C'est par ces choses futiles qui ont tant d'attrait pour nous que Dieu incite ses enfants à s'efforcer de développer les pouvoirs divins qui sont en eux. Les avantages de la vie sont utiles, non par la jouissance qu'ils procurent lorsque nous les possédons, mais par les efforts qu'ils nous ont obligé à faire dans le désir que nous avions de les atteindre. La perte du désir est la chose la plus funeste qui puisse exister pour le progrès de l'homme tant que la volonté d'agir selon la volonté de Dieu n'a pas remplacé le désir égoïste de la possession : l'homme tombe alors dans l'apathie, il devient inutile, il recule devant l'effort. Sachez que la désillusion attend tout homme qui s'attache aux choses [155] extérieures et qu'il ne s'en délivrera qu'en s'identifiant avec son moi (lequel est divin).
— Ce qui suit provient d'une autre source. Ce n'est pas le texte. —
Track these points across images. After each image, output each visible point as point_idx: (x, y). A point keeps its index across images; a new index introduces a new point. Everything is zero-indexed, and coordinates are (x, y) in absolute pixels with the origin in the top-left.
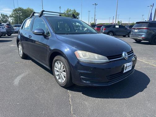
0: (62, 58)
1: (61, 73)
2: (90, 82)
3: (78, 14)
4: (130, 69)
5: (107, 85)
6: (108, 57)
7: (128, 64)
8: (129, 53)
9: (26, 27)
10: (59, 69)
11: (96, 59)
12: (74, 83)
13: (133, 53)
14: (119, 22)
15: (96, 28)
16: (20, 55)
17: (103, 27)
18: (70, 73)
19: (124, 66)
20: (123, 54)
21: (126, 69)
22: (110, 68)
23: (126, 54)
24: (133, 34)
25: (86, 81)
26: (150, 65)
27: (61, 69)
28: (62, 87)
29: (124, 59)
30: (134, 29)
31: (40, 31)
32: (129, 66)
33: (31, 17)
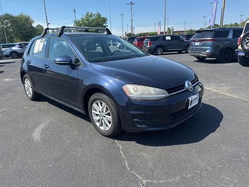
0: (105, 96)
1: (104, 118)
2: (146, 126)
3: (105, 20)
4: (196, 103)
5: (168, 128)
6: (167, 90)
7: (194, 97)
8: (193, 82)
9: (36, 51)
10: (100, 112)
11: (152, 94)
12: (124, 129)
13: (198, 80)
14: (169, 29)
15: (136, 42)
16: (27, 96)
17: (146, 39)
18: (119, 116)
19: (188, 101)
20: (186, 85)
21: (191, 104)
22: (171, 105)
23: (190, 84)
24: (192, 49)
25: (141, 125)
26: (221, 94)
27: (103, 112)
28: (105, 136)
29: (187, 90)
30: (195, 41)
31: (65, 60)
32: (195, 100)
33: (43, 37)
Cette vérité a été catégoriquement et splendidement exposée par George Herbert dans les vers suivants :

Lorsque Dieu créa le premier homme
Il avait près de Lui une coupe remplie de bienfaits.
Je veux, dit-Il, répandre sur l'homme tout ce que j'aurai de bon ;
Que toutes les richesses éparpillées dans le monde
En un instant se rassemblent pour lui.
Ce qui en premier lieu descendit, ce fut la force.
Puis la beauté, la sagesse, le pouvoir, les plaisirs.
Lorsque presque tout fut épuisé, Dieu s'arrêta un instant.
Puis Il s'aperçut que de tous ses trésors
Seul le repos restait au fond de la coupe.
Et Il se dit : Si je donnais aussi
Ce joyau à ma créature
Il adorerait mes présents et non moi-même,
Et le repos dans la nature, qui ne dépend pas du Dieu de la nature
N'est ni le repos, ni Dieu.
Oui, qu'il garde le reste de mes trésors,
Qu'il les garde jalousement,
Qu'il soit riche et blasé pour que, [156]
Si la bonté ne peut l'émouvoir, le dégout au moins
L'incite à se jeter dans mes bras 6.
Tout s'écroule, sauf ce qui est divin. Quand l'homme a essayé de tout et que tout lui manque, il cherche alors le Dieu qui est en lui et c'est à partir de cet instant qu'il trouve le repos et la paix.

6 Ces vers sont cités de mémoire et ne pouvant les vérifier je m'excuse ici des erreurs qui auraient pu s'y glisser. (Note de l'Auteur.)